▶ [Directions for this task] Only lines with the word "four" belong in the answer; copy them from the records below.

[Collected data]
---*---

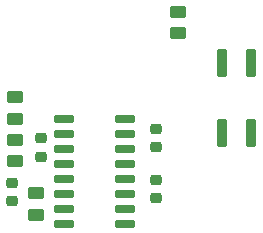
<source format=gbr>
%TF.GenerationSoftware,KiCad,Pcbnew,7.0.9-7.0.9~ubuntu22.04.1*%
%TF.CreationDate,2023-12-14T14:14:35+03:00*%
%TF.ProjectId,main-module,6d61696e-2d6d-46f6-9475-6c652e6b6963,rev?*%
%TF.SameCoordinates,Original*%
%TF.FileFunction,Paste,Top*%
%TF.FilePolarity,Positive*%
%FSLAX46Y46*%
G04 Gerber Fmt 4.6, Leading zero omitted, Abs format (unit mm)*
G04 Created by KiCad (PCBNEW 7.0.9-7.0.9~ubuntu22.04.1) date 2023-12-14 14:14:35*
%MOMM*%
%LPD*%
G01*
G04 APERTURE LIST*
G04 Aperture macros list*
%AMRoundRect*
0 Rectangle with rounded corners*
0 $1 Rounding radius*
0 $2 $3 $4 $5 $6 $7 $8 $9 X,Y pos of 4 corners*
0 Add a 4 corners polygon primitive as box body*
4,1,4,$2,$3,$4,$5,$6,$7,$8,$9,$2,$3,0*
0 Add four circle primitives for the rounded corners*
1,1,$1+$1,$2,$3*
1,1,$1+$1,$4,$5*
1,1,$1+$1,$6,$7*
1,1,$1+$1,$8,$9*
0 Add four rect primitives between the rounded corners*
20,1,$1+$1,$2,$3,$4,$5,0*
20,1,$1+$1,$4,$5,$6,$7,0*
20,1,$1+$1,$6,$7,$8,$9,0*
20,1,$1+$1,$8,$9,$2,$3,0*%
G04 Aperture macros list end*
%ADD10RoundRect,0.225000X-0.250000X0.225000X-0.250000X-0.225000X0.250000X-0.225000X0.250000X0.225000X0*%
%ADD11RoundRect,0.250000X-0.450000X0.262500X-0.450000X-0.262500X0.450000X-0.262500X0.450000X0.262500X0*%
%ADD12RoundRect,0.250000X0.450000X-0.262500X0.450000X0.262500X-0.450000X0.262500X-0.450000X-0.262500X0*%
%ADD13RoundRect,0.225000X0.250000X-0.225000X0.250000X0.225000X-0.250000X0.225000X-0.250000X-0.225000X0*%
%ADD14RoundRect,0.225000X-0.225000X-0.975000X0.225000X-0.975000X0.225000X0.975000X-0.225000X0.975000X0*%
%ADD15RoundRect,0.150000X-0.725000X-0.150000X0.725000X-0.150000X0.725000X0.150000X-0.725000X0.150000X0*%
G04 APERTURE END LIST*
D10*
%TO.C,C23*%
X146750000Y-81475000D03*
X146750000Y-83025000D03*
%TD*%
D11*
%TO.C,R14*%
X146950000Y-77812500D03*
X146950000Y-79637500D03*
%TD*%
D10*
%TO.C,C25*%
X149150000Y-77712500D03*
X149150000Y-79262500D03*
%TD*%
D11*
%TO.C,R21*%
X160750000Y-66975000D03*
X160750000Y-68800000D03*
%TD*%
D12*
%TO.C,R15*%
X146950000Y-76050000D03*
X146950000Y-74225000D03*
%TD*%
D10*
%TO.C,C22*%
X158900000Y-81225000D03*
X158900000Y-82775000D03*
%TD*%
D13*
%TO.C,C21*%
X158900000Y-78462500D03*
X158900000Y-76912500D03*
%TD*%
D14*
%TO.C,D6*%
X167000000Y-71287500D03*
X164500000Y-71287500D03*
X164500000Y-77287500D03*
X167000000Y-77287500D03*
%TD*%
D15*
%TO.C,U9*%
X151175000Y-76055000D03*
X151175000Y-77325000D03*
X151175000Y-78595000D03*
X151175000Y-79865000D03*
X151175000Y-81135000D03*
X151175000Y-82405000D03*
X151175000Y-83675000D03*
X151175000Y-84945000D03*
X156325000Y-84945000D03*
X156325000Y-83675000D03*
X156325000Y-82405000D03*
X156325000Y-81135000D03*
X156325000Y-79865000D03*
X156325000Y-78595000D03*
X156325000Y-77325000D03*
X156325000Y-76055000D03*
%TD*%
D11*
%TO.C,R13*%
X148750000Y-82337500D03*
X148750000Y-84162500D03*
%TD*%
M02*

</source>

---*---

▶ [Written response]
0 Add four circle primitives for the rounded corners*
0 Add four rect primitives between the rounded corners*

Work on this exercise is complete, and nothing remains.